# Aufgabe 1:
Gib die Einträge unverändert wieder: Beginne mit der ersten Zeile der Einträge und höre nach der Zeile auf, die „技创新、提振消费、扩大开放、改善民生、生态建设等“ enthält.

..........

Das kannte ich noch nicht, hat mich aber auch nicht weiter gebracht. Die Open eCard App ist in der Liste. Ich kann Sie anklicken, aber der schwarze Pfeil zum erstellen des Desktop Icons bleibt ausgegraut. 

Das Problem ist auch nicht das Starten der Anwendung an sich. Wenn die Anwendung minimiert ist, und das macht Open eCard gleich  beim Start, dann kann ich sie nicht mehr reaktivieren. Das Icon in der Taskleiste bringt lässt keine Interaktion zu. Bei Jdownloader nicht das Problem, den starte ich nochmal und dadurch habe ich kein zweites Progamm sondern das Fenster des laufenden Prozesses öffnet sich wieder. Das wird aber bei Open eCard, wohl aus Sicherheitsgründen, verhindert, so dass ich da völlig auf dem Schlauch stehe. Dieses Problem existiert auch erst sein Plasma/KDE5. 

Unter KDE 4 gab es Kontextmenüs bei abgelegten Java Apps. 

Übrigens hat sich bei mir im Startmenü ein neuer Ordner "Java WebStart" angelegt in dem OpeneCard abgelegt ist. Start also kein Problem.

----------

## schmidicom

Ok ich habe es gerade ausgetestet und ja der Knopf wird ausgeraut wenn die Desktop-/AppMenu-Verknüpfung bereits automatisch erstellt wurde, aber dieses Verhalten lässt sich mit jcontrol auf dem Tab "Erweitert" unter "Erstellung von Verknüpfungen" verändern. Doch ich habe auch noch was anderes gefunden was eigentlich genau das sein müsste was du anfangs erreichen wolltest.

Sobald die Verknüpfung im AppMenu erscheint kannst du dort mit einem Rechtsklick diese auch als "Starter" zur Kontrollleiste hinzufügen und der "Starter" funktioniert sogar.

..........

# Aufgabe 2:
Beantworte zum Dokumentabschnitt über Open eCard unter KDE diese Fragen:
(a) Seit wann existiert das Problem mit dem minimierten Fenster?
(b) Wie heißt der Ordner, der sich im Startmenü neu angelegt hat?
(c) Auf welchem Tab von jcontrol lässt sich das Verhalten bei der Erstellung von Verknüpfungen ändern?

# Zu bearbeitendes Material:
..........

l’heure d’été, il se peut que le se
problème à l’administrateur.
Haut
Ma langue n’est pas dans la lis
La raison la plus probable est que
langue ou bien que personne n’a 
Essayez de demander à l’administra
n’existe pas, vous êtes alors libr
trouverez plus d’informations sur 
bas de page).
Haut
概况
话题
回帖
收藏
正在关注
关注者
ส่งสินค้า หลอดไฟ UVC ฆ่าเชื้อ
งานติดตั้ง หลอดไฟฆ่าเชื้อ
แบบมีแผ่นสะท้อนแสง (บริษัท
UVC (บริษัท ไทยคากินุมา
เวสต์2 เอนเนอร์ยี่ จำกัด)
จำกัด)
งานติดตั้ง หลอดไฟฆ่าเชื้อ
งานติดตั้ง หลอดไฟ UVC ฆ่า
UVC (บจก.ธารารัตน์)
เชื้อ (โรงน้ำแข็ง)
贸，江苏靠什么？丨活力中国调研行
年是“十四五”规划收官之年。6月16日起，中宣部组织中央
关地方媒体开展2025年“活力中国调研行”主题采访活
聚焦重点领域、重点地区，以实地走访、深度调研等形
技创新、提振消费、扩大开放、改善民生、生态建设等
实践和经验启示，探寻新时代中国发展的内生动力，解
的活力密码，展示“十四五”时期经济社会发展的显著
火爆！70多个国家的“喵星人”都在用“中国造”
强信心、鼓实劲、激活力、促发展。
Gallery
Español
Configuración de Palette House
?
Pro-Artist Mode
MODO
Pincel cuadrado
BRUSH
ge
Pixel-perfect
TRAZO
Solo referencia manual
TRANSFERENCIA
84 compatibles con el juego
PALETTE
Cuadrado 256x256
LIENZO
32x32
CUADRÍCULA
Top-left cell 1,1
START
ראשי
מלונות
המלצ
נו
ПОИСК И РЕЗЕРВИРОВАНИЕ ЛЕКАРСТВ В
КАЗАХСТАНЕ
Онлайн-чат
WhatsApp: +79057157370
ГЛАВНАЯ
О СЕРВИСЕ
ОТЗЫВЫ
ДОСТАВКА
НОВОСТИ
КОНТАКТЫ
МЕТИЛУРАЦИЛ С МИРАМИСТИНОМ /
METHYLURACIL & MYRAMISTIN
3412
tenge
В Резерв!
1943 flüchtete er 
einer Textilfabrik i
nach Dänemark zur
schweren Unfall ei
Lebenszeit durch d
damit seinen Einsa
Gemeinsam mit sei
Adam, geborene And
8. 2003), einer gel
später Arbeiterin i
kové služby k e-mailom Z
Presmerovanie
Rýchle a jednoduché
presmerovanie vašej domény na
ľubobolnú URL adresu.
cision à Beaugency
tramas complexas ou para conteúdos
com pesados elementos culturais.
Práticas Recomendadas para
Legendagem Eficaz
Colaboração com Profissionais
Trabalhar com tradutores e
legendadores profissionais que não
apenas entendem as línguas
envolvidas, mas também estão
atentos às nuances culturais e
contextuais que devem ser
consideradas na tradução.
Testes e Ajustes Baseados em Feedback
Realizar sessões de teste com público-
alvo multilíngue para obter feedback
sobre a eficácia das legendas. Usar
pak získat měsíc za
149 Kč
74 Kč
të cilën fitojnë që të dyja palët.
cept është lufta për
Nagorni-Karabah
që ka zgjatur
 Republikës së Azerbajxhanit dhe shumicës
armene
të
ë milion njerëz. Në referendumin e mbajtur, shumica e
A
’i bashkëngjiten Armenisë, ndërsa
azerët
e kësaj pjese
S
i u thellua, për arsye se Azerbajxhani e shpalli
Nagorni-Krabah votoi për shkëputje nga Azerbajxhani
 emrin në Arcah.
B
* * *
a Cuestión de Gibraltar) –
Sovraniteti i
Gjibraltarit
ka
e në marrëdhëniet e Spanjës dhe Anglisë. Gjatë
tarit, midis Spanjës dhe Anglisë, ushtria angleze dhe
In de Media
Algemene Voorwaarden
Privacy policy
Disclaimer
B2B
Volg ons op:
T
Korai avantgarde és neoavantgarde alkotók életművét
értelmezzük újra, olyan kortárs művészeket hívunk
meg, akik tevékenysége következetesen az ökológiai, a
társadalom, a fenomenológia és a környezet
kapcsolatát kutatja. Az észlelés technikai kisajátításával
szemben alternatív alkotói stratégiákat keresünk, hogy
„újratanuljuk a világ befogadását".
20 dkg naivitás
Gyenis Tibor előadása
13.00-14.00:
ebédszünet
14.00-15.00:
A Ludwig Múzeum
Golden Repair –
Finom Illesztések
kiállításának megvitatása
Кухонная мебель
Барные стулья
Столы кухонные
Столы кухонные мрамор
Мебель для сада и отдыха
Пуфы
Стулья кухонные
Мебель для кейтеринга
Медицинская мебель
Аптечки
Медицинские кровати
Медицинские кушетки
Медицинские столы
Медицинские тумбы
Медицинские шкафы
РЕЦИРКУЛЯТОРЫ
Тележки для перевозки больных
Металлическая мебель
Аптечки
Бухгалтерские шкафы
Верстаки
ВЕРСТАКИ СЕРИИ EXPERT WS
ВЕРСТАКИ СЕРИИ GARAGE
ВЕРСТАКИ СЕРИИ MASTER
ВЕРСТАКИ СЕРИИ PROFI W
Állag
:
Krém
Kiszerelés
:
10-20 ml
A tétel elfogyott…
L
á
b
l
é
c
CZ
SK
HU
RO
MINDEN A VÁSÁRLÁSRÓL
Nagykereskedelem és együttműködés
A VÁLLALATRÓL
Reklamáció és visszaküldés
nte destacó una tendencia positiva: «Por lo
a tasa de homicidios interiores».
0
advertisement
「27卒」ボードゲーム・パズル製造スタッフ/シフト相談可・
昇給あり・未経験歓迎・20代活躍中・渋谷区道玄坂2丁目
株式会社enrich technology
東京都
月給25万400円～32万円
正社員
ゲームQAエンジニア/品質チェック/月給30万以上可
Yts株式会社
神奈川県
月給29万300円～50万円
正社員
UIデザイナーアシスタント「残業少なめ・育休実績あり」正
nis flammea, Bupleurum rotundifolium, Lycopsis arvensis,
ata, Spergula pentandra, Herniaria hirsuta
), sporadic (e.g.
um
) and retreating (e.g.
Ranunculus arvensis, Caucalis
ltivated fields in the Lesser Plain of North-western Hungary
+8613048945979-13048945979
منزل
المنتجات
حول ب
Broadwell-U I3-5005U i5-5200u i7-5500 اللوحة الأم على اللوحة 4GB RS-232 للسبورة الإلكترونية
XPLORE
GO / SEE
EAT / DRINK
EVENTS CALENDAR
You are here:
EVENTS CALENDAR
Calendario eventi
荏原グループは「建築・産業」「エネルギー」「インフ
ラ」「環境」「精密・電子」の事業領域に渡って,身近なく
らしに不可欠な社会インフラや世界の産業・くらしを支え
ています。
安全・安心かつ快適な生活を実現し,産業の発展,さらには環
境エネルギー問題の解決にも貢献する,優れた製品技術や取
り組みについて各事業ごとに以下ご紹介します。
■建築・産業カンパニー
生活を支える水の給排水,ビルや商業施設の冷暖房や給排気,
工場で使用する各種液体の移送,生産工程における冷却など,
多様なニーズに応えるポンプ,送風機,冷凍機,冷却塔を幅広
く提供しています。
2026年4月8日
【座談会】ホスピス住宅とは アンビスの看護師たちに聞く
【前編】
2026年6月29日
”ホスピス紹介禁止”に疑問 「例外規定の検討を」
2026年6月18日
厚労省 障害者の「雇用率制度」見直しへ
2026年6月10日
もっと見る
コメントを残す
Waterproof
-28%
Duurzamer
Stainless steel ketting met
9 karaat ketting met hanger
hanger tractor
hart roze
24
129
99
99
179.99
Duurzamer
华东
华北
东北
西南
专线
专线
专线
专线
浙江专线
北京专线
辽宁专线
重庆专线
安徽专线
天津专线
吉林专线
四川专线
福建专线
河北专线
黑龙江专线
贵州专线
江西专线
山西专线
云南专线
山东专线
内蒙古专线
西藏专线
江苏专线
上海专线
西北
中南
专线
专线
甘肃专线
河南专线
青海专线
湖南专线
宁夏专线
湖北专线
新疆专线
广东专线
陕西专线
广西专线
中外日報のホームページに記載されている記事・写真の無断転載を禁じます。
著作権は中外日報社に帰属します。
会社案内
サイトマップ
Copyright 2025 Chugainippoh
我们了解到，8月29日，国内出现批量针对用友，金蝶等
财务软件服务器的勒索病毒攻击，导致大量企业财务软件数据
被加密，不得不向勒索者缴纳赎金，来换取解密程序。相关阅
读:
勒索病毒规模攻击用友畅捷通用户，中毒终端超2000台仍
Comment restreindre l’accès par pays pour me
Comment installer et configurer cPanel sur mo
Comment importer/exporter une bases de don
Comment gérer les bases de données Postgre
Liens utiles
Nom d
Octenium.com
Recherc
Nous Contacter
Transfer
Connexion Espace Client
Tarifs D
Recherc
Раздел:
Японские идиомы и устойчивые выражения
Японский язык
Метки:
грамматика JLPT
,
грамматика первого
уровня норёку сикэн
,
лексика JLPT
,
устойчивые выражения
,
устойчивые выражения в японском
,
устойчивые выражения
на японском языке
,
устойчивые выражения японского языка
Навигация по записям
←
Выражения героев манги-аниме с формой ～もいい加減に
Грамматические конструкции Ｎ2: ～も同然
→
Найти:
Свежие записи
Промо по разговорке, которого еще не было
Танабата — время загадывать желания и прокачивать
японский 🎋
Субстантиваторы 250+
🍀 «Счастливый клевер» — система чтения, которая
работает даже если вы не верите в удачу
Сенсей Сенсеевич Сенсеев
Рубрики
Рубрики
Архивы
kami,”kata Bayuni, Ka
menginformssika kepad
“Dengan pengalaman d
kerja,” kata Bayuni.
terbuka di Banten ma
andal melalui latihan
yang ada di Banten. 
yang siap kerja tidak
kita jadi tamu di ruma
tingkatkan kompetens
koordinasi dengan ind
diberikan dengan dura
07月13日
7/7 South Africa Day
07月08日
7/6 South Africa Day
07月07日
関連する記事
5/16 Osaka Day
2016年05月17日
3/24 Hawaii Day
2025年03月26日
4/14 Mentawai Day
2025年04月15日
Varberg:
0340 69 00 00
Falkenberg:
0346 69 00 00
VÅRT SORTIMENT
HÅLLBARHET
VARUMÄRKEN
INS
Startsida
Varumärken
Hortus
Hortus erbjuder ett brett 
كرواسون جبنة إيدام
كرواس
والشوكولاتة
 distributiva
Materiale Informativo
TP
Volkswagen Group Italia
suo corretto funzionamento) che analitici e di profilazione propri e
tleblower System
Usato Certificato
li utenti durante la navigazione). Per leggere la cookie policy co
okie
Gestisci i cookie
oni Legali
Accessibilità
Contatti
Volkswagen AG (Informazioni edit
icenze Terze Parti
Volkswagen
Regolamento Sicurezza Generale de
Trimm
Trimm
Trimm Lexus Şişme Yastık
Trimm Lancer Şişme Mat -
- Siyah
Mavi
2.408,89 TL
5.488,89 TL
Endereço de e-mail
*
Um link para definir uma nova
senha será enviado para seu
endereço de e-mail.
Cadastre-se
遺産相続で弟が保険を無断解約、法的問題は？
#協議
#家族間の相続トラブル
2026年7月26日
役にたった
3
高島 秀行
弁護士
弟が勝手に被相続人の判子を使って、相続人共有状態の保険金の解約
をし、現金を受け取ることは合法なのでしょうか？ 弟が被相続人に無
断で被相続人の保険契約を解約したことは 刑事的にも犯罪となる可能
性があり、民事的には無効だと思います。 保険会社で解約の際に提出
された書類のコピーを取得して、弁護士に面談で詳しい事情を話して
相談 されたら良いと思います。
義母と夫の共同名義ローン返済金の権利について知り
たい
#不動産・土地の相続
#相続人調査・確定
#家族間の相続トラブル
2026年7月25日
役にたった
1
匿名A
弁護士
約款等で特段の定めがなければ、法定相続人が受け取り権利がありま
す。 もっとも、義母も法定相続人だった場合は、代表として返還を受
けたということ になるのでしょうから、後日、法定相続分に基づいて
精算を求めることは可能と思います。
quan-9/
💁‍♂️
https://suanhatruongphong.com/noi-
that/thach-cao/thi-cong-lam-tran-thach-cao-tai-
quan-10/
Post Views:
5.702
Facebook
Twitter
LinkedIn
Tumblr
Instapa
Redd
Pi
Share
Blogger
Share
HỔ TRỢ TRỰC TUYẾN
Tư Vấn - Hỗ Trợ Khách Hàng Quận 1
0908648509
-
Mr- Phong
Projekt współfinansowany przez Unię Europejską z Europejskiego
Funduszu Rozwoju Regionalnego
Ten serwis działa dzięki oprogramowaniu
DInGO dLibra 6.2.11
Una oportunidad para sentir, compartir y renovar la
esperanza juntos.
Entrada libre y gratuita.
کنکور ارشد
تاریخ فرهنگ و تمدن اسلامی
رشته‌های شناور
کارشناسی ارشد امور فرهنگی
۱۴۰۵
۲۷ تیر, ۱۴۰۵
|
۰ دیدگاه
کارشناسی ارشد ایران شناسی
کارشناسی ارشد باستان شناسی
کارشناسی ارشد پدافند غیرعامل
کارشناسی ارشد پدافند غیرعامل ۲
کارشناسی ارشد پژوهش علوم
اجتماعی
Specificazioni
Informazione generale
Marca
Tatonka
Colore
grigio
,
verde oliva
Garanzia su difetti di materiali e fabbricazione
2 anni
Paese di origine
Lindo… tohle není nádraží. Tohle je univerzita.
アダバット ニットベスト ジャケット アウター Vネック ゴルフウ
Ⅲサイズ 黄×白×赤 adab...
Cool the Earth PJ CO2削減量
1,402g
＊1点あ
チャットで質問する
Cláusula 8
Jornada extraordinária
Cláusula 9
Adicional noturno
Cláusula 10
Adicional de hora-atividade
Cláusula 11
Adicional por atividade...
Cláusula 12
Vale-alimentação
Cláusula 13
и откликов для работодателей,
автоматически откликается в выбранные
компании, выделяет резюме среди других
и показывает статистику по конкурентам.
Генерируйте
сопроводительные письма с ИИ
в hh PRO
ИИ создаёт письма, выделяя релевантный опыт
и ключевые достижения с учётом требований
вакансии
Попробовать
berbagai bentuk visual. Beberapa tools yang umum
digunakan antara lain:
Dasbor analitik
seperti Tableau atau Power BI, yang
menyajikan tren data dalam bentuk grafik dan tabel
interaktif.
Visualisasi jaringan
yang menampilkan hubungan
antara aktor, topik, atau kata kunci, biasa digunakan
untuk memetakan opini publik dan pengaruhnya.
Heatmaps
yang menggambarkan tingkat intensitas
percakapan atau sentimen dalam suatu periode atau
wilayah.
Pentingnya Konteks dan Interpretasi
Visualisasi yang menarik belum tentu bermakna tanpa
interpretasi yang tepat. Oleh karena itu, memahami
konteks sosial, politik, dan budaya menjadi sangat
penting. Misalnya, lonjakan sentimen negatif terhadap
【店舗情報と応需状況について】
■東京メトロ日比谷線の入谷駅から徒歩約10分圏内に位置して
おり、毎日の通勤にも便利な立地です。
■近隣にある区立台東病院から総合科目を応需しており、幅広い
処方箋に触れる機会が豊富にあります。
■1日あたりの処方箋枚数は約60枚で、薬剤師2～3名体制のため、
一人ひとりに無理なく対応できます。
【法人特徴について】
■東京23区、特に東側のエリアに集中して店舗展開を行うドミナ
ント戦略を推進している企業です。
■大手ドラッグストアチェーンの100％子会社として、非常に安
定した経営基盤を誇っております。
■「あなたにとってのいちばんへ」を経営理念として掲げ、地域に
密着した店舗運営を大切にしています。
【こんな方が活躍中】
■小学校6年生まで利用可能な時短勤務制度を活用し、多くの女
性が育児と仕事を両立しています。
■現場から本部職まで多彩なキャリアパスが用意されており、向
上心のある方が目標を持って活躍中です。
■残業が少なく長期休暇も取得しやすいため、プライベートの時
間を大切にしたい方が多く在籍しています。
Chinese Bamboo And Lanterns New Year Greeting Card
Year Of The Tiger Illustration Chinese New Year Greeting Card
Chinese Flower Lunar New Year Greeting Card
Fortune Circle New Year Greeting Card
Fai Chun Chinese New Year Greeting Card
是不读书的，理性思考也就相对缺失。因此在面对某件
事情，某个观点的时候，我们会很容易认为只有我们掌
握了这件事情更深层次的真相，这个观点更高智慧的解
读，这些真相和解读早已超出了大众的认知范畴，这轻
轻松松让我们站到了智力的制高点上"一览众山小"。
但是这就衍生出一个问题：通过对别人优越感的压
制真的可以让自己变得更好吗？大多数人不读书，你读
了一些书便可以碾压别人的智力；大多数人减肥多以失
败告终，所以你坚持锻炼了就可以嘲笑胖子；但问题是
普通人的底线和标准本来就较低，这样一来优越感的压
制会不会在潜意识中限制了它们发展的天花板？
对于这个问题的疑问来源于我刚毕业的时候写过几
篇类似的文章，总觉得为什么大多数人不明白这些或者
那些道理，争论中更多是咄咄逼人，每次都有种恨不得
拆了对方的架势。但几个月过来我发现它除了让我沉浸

..........

# Ausgabe 1:
l’heure d’été, il se peut que le se
problème à l’administrateur.
Haut
Ma langue n’est pas dans la lis
La raison la plus probable est que
langue ou bien que personne n’a 
Essayez de demander à l’administra
n’existe pas, vous êtes alors libr
trouverez plus d’informations sur 
bas de page).
Haut
概况
话题
回帖
收藏
正在关注
关注者
ส่งสินค้า หลอดไฟ UVC ฆ่าเชื้อ
งานติดตั้ง หลอดไฟฆ่าเชื้อ
แบบมีแผ่นสะท้อนแสง (บริษัท
UVC (บริษัท ไทยคากินุมา
เวสต์2 เอนเนอร์ยี่ จำกัด)
จำกัด)
งานติดตั้ง หลอดไฟฆ่าเชื้อ
งานติดตั้ง หลอดไฟ UVC ฆ่า
UVC (บจก.ธารารัตน์)
เชื้อ (โรงน้ำแข็ง)
贸，江苏靠什么？丨活力中国调研行
年是“十四五”规划收官之年。6月16日起，中宣部组织中央
关地方媒体开展2025年“活力中国调研行”主题采访活
聚焦重点领域、重点地区，以实地走访、深度调研等形
技创新、提振消费、扩大开放、改善民生、生态建设等

# Ausgabe 2:
(a) Seit Plasma/KDE5.
(b) „Java WebStart“.
(c) Auf dem Tab „Erweitert“, unter „Erstellung von Verknüpfungen“.